More than 7.5 million people will get better access to their surgery through longer opening hours and new ways of consulting their GP using video-phone services, email and phone, Prime Minister David Cameron announced.

The £50m GP Access Fund means patients at 1,147 practices across England, including surgeries in Wakefield, Hambleton, Richmondshire and Whitby, will be able to see their family doctor outside working hours, including late night and weekend appointments, or choose another way of communicating with their GP for convenience.

Mr Cameron also announced plans to enhance care services for the elderly.

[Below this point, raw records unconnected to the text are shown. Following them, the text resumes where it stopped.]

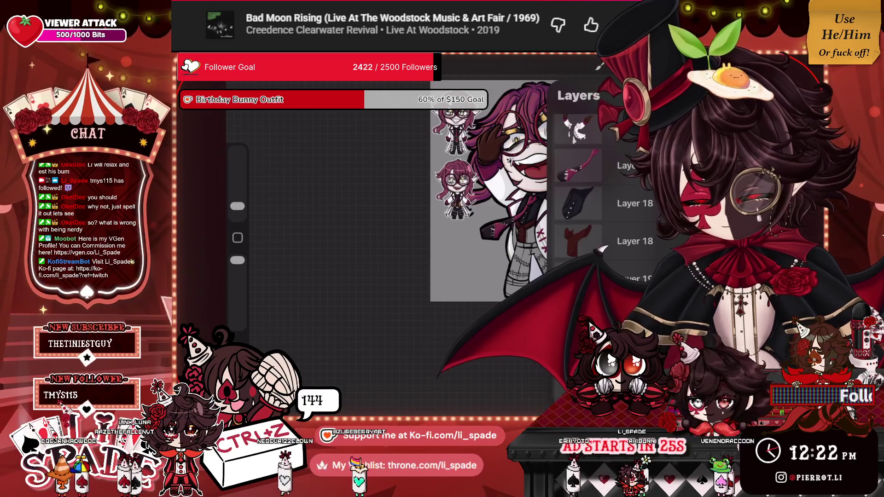
scroll(410, 230, up, 5)
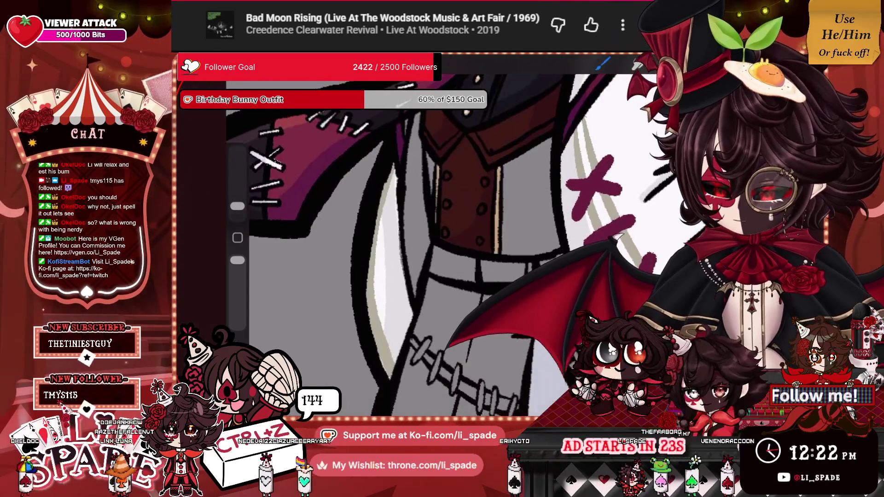
drag(506, 164, 507, 221)
mouse_move(546, 143)
mouse_down()
mouse_move(547, 221)
mouse_move(511, 172)
mouse_move(515, 219)
mouse_move(535, 220)
mouse_up()
drag(534, 182, 543, 221)
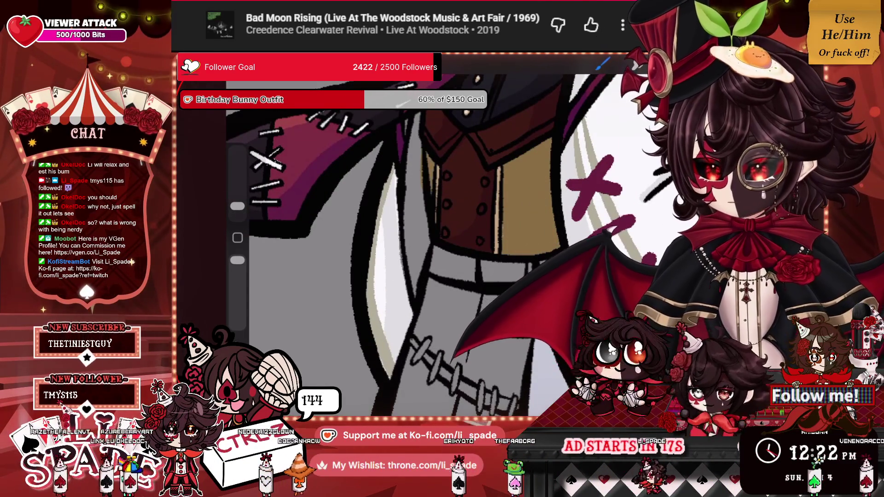
key(ctrl+z)
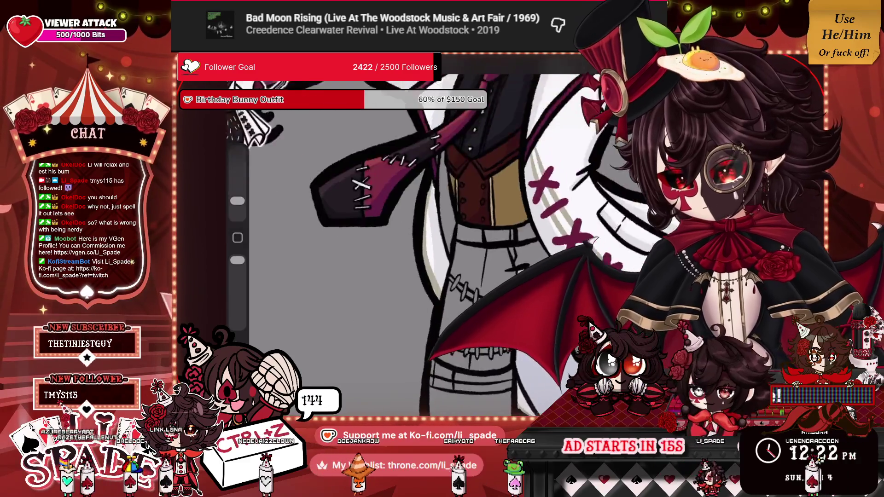
scroll(437, 244, down, 5)
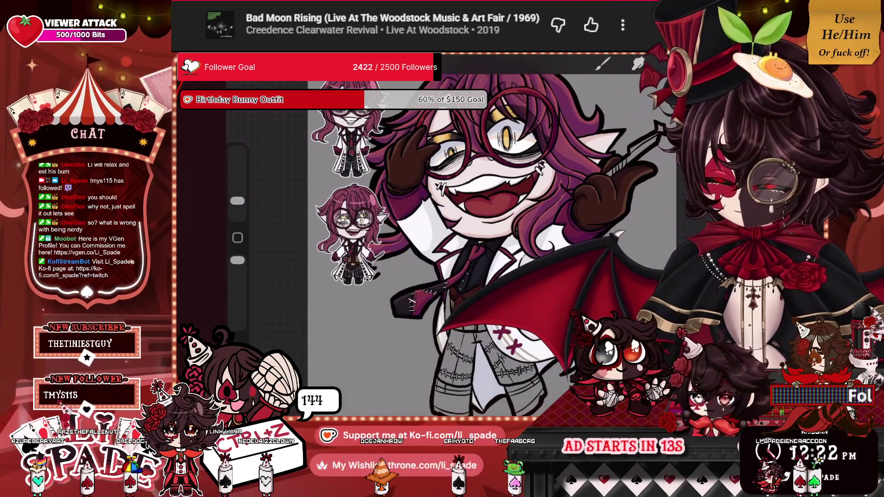
scroll(437, 244, up, 5)
key(l)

Around 800,000 people, including 84,000 in Yorkshire and the Humber, over the age of 75 and those with more serious health complaints will get 
tailored care, coordinated by just one local GP.

Dr Chris Jones, a GP at Church Street Surgery in Ossett, who led a £1.4m bid on behalf of six practices to improve access for 63,000 patients, said: “Patients have been telling us that they want to be able to see a GP more easily, they want care that wraps round their needs and they want to have a choice of how they interact with their doctor and other health professionals.

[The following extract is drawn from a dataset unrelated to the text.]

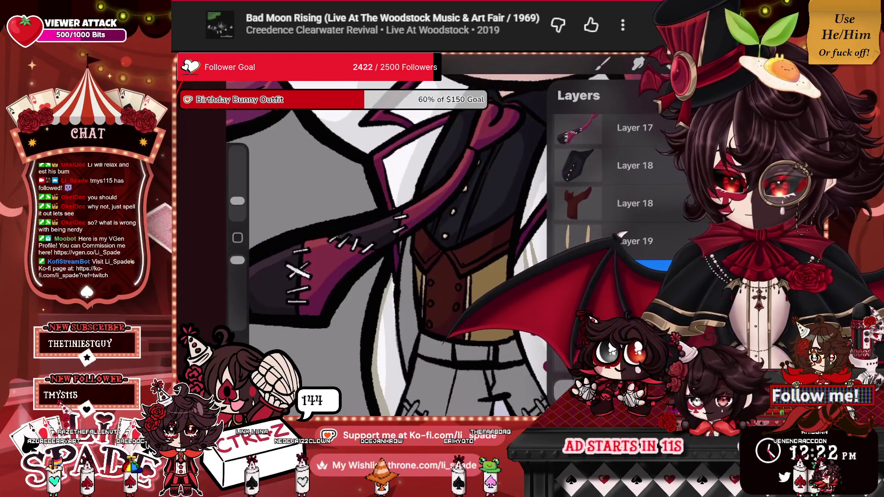
Step: Make the layer a Clipping Mask and choose a slightly different shade to paint with
click(598, 276)
click(472, 305)
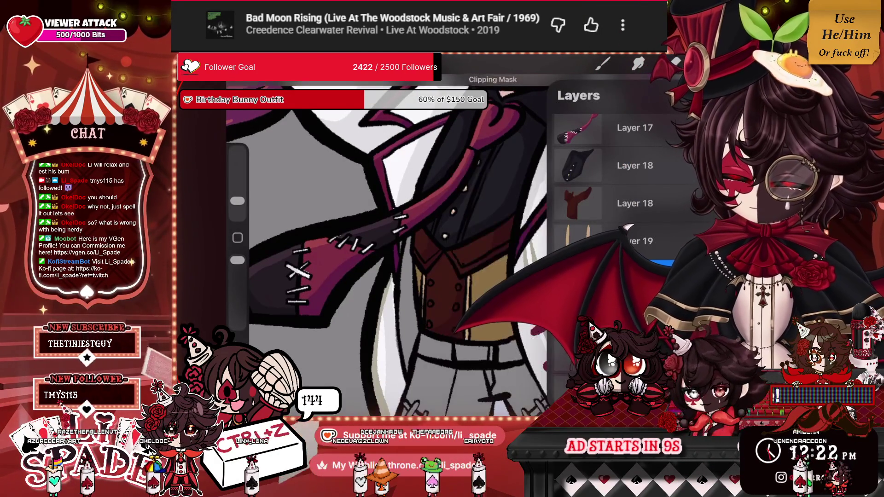
key(c)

“This is exactly what our plans will offer.”

Patients in Wakefield will benefit from longer opening hours, from 8am to 8pm, seven days a week, and longer appointments for older people with more complex needs.

They will be able to consult by email, take part in a real-time web chat, and book appointments online with practice-based pharmacists or physiotherapists. A mobile “health pod” will travel round the community offering screening, health education and tips on self-care.

GPs will be able to talk to consultants while the patient is in surgery, reducing the need for an additional appointment at the hospital.

Also in Yorkshire, “Together as One Community”, a bid from GPs in Hambleton, Richmondshire, Whitby, was awarded £2.48m.

Mr Cameron described the changes as “an important step and good news for patients”.

He said: “Back in October, I said I wanted to make it easier for people to get appointments that fit in around a busy working week and family commitments. There has been a great response from doctors, with lots of innovative ideas, and we will now see over seven million patients given weekend and evening opening hours.”

Dr Chaand Nagpaul, chairman of the British Medical Association’s General Practice Committee, called on Ministers to deliver on their pledge to increase the number of GPs, nurses and other health and social care services to look after the escalating number of patients who need care closer to home. He said: “This will enable GPs to be properly supported and have the time and ability to deliver the personalised care that patients deserve.”

Shadow health secretary Andy Burnham said for the vast majority “things will carry on getting worse”. He said: “(People) are being told to expect to wait a week for a GP appointment. No wonder more and more people are turning to A&E, which has just had its worst year in a decade.”